Regardless of what the US does, the rest of the world is going to zoom ahead with this. The United States actually has a strong hand to play here, but right now we’re actively sabotaging it.

There is a real risk that we come to a situation where much of the world has cheap, clean energy that’s out of reach for Americans.

China in particular has clearly seen the writing on the wall, is investing in clean energy as well as the infrastructure to support EVs, and so on. They have the infrastructure to manufacture the batteries and technology the transition requires. And so they’re a leader in this space.

Now is actually a good time for the US to make a shift. We’re at a time where much of our energy grid and our transmission lines are aging. They need to be refurbished, and that’s going to be really, really expensive. To do the necessary work would mean pouring a lot of money into an energy system that was designed to utilize fossil fuels and not to harness the potential of emerging energy sources.
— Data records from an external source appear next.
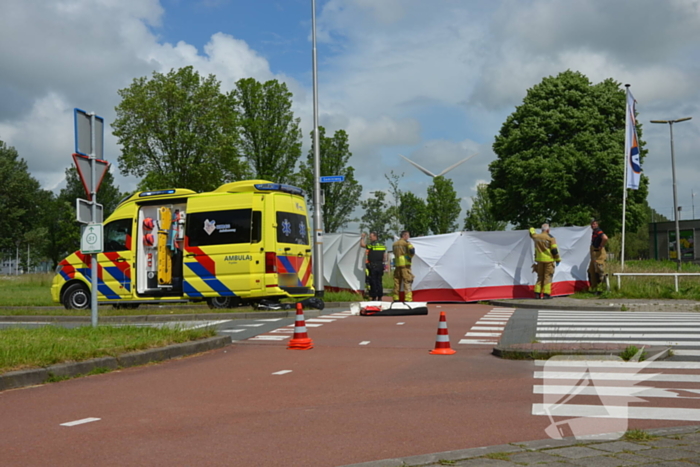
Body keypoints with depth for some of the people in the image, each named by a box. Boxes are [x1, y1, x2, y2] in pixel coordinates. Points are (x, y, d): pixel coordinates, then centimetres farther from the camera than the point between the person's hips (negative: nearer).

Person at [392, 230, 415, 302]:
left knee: (397, 282, 12)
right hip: (405, 264, -7)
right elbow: (411, 250, -17)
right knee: (407, 282, -6)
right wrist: (411, 256, 2)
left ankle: (395, 298, 16)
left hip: (397, 264, 7)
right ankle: (408, 299, -12)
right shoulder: (406, 243, -4)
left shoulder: (395, 244, 18)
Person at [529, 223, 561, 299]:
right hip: (548, 260, -5)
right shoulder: (550, 237, -10)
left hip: (539, 259, 5)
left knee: (540, 276, 13)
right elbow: (554, 250, -11)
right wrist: (557, 259, 0)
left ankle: (537, 293, 10)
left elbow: (532, 234, 28)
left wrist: (532, 228, 51)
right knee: (548, 276, -1)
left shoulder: (536, 236, 4)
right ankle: (546, 294, -6)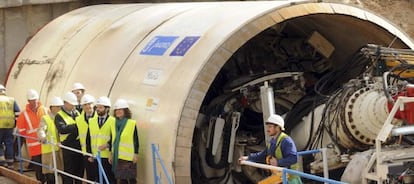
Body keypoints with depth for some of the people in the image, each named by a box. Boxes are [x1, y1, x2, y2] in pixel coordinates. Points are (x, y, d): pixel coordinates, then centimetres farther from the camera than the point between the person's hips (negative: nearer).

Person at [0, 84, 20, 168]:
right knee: (9, 144, 9)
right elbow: (17, 112, 5)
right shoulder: (11, 100, 10)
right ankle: (10, 163, 11)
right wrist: (16, 123, 13)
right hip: (10, 126, 3)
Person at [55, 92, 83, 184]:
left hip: (79, 145, 5)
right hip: (68, 146, -5)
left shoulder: (77, 113, 14)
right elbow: (62, 129, -21)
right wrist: (76, 126, -20)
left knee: (80, 169, 12)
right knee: (69, 169, 1)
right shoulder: (59, 116, -5)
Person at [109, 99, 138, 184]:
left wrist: (136, 154, -7)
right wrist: (111, 153, 14)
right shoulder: (114, 124, 9)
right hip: (117, 156, 5)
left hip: (129, 156, -5)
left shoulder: (132, 123, -6)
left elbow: (136, 140, -4)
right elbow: (112, 140, 15)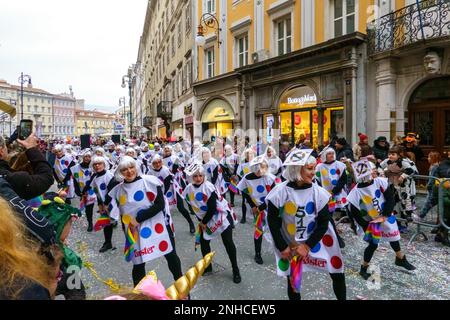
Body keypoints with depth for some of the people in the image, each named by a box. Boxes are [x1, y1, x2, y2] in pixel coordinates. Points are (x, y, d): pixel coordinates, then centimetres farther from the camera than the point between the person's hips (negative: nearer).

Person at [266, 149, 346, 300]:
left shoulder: (318, 192, -13)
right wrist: (282, 247, -8)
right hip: (288, 244, -1)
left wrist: (307, 246, -13)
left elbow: (323, 223, -8)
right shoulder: (280, 192, -17)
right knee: (293, 281, 13)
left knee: (338, 274, 7)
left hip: (314, 241, 1)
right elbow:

If we’re going to spend so much money doing that, why not use the money instead to realize a version of a US power system that is better able to harness renewable energy? There is no avoiding the fact that we’re going to have to switch over to these renewable energy sources at some point.
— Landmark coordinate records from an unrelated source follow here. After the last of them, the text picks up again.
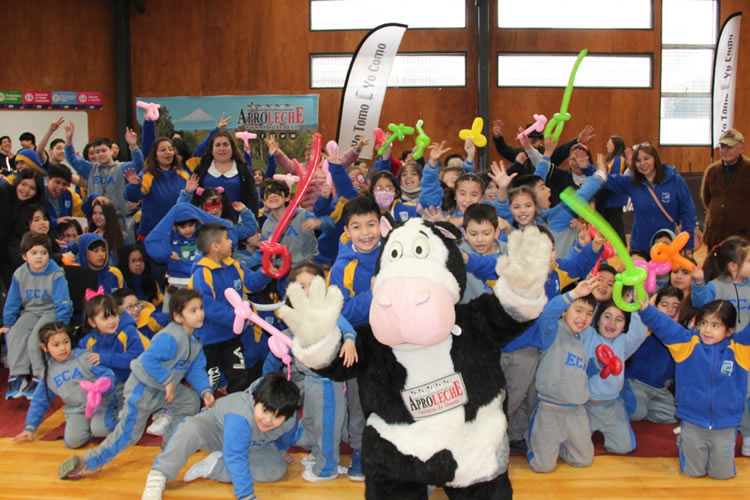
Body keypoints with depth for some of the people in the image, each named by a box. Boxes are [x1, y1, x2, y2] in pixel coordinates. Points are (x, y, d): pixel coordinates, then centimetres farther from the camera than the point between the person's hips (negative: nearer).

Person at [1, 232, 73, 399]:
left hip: (52, 312, -5)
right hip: (30, 311, 5)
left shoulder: (56, 274, -14)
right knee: (14, 334, -20)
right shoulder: (19, 274, 0)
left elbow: (63, 303, -12)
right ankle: (17, 376, -13)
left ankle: (39, 377, -15)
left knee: (36, 336, -28)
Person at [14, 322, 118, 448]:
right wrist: (30, 427, 17)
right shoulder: (48, 372, 9)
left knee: (100, 429, -32)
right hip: (76, 412, 3)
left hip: (100, 404, -3)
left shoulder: (85, 358, -6)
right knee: (73, 440, -25)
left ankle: (113, 415, 0)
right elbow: (40, 401, 18)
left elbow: (107, 374, -10)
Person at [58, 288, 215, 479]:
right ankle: (87, 462, 5)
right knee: (128, 432, -5)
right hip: (142, 388, -9)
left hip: (164, 389, 9)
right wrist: (168, 380, -28)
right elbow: (148, 360, -35)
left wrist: (205, 390, -10)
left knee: (191, 401, 11)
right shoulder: (170, 338, -28)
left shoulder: (195, 342, 1)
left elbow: (196, 370, 5)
Might some states decide to make this transition on their own, regardless of federal policy?

We’re seeing some Republican politicians standing up for certain provisions within the Inflation Reduction Act — Biden’s huge climate law — that invested billions of dollars into making that shift to renewables. And that creates an interesting tension with the White House.
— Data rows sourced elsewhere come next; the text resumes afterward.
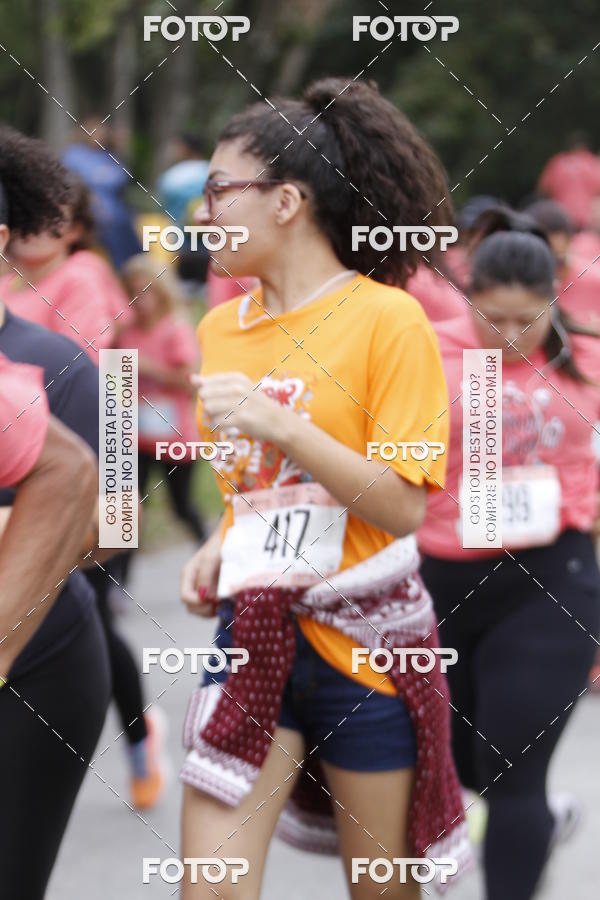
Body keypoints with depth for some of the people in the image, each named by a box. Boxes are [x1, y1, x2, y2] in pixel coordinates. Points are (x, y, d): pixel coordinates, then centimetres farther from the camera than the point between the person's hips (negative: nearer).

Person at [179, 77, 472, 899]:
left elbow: (403, 507, -15)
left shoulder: (387, 318, -11)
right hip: (253, 635, 5)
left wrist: (279, 423, -24)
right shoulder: (222, 328, 7)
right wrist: (218, 550, 4)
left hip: (367, 642, -4)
Places like Alabama, Kentucky, and Texas, all predominantly red states, are seeing a real boom in the shift to clean energy jobs. And some red states get an important share of their power from solar and wind — Iowa, for example, gets 60 percent of its energy from wind alone.

Because of all this, I think we may see Trump becoming more open to maintaining certain federal clean energy policies than we think, maybe by rebranding them. We already see Trump embracing a few types of renewable energies, like geothermal and nuclear, which seem to be in Trump’s good graces.

I think politicians, governors across the country, nonprofits, and businesses have figured out that Trump’s dislike of renewable energy is partially a branding issue, and you see different entities trying to repackage these technologies in a way that they think Trump would like better.

That’s a hopeful note.

I think readers can find a lot of hope within our package of stories, and a lot of rebellion in it. Escape Velocity is really all about rejecting the idea that climate action lives and dies by who holds power for just four years. The future is still being shaped.